- Portion of the panel from Batwing #24 (October 2013); art by Eber Ferreira (penciller), Eduardo Pansica (inker), and Paul Mounts (colorist).

Publication information
- Publisher: DC Comics
- First appearance: Nightwing (vol. 2) #4 (January 1997)
- Created by: Chuck Dixon (writer) Scott McDaniel (artist)

In-story information
- Alter ego: Lady Elaine Marsh-Morton
- Team affiliations: Tartarus Injustice League Secret Society of Super Villains Secret Six
- Notable aliases: Lady Victim
- Abilities: Highly skilled acrobat and martial artist Proficient with variety of edged weapons and firearms

= Lady Vic =

Lady Elaine Marsh-Morton, a.k.a. "Lady Vic" or "Lady Victim" is a supervillain appearing in American comic books published by DC Comics.

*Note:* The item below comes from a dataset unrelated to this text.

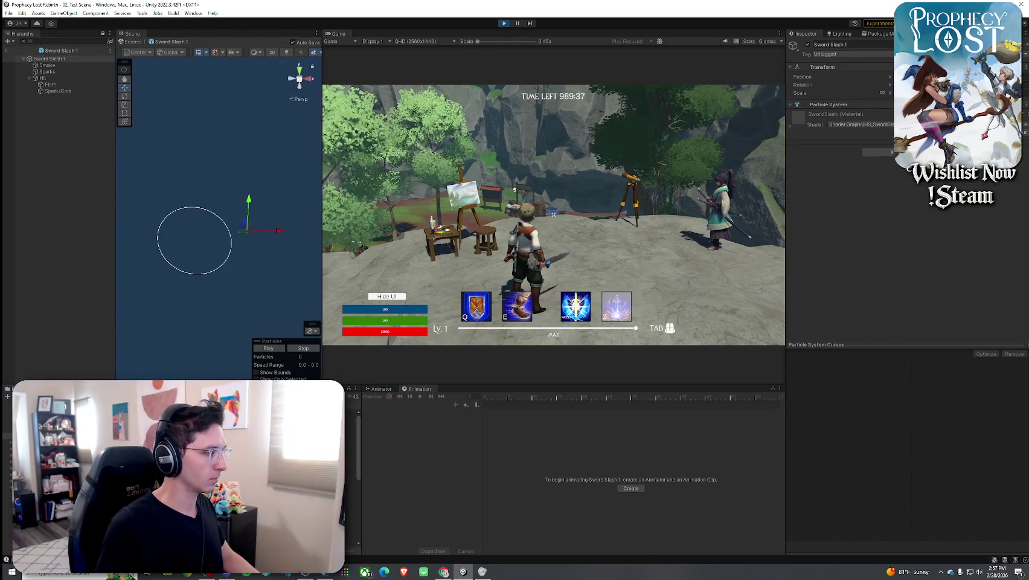
# Open Sword Slash 2, 3, 4 and 5 in turn and play the Sword Slash 5 particle preview.
pyautogui.doubleClick(350, 481)
pyautogui.doubleClick(350, 488)
pyautogui.doubleClick(350, 481)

She is an English noblewoman who works secretly as an assassin, bounty hunter, and mercenary. She is employed on a semi-regular basis by Roland Desmond and appears most frequently as an antagonist of Nightwing (Dick Grayson).

Her sobriquet "Lady Vic" is short for "Lady Victim", referring to any of her possible targets.

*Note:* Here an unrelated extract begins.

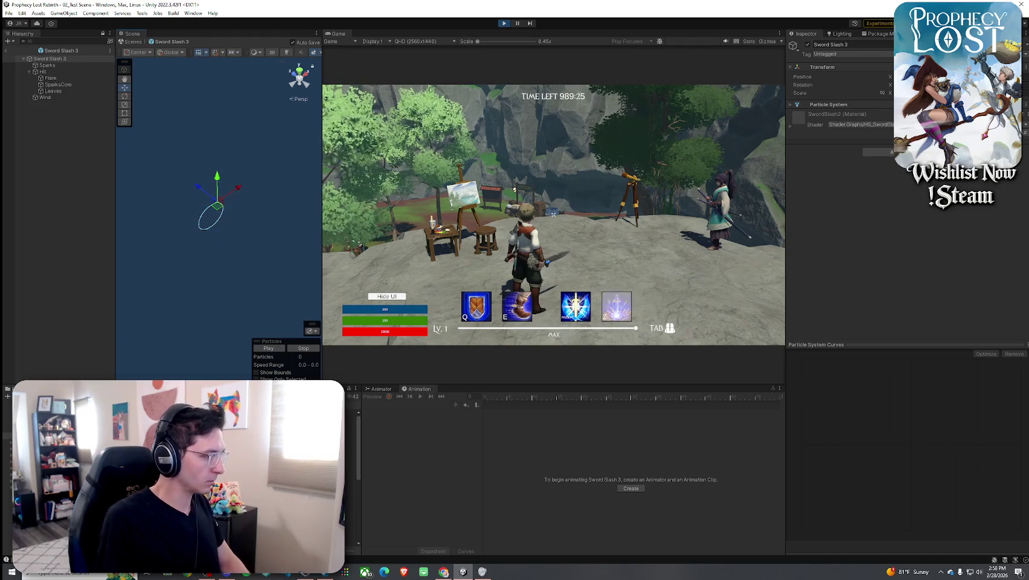
pyautogui.click(290, 481)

Lady Vic appears in a self-titled episode of Titans, portrayed by Kimberly-Sue Murray.

==Publication history==
Lady Vic first appeared in Nightwing (vol. 2) #4 and was created by Chuck Dixon and Scott McDaniel.

==Fictional character biography==
Lady Elaine is descended from a long line of British soldiers and mercenaries, and a genuine English aristocrat. The money she earns from her secret career helps prevent foreclosure on her impoverished family estate.

Lady Vic completes an assignment for Blüdhaven gang boss Antonio Marin and returns to Blüdhaven to collect her fee, and is upset to find Marin missing. She tracks down Marin's lawyer and threatens to kill his young daughter if she is not paid—a threat she definitely would have carried out if Nightwing had not intervened. Dudley Soames informs her that Marin had been replaced by Blockbuster and offers to pay her fee, with a retainer to continue working for him.

During the Infinite Crisis, Lady Vic appeared as a member of Alexander Luthor Jr.'s Secret Society of Super Villains.

One Year Later, Lady Vic is hired by Doctor Psycho and Cheshire in an attempt to destroy the Secret Six. Together with Double Dare, she faces Deadshot in a park with his wife and child, who run away once the attackers appear. Unarmed, Deadshot is easily defeated by Double Dare and is about to be executed by Vic when his wife throws him a gun, allowing him to get the upper hand. Deadshot considers killing his would-be assassins but allows them to escape, not wanting to shoot them in front of his daughter.

Lady Vic was later seen among the new Injustice League and is one of the villains featured in Salvation Run. She also appears chasing the Secret Six to obtain a valuable "Get Out of Hell Free" card. Shortly after, Bane takes her on in his incarnation of the Six when the others leave.

==Powers and abilities==
Lady Vic is a highly skilled martial artist and athlete, and equally skilled with firearms. She has a sentimental preference for a collection of antique weapons handed down by her ancestors, souvenirs of their colonial exploits: a matched pair of katar (कटार), a Japanese katana, a Thuggee strangling cloth, a Maasai javelin, and a Webley revolver.

When Blockbuster decided to test Shrike's abilities by pitting him against all of his regular assassins at once, Vic lasted the longest and was the only one to actually inflict a wound on him, almost killing him, before being knocked out. Vic also nearly defeated Nightwing in their first fight and had an upper hand in the battle.

==In other media==
Lady Vic appears in a self-titled episode of Titans, portrayed by Kimberly-Sue Murray.